EXERCISE DETAILS: Reproduce the lines below word for word, omitting the pictures.
+ + + + +
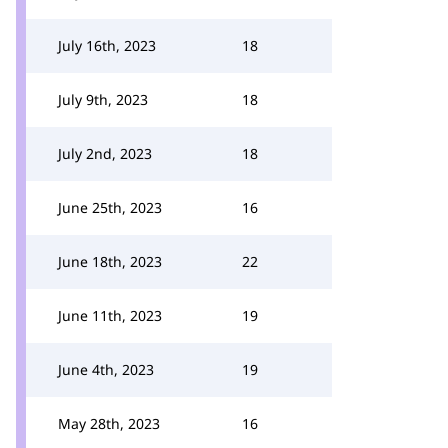
July 16th, 2023
18
July 9th, 2023
18
July 2nd, 2023
18
June 25th, 2023
16
June 18th, 2023
22
June 11th, 2023
19
June 4th, 2023
19
May 28th, 2023
16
+ + + + +
EXERCISE RESPONSE:
July 16th, 2023
18
July 9th, 2023
18
July 2nd, 2023
18
June 25th, 2023
16
June 18th, 2023
22
June 11th, 2023
19
June 4th, 2023
19
May 28th, 2023
16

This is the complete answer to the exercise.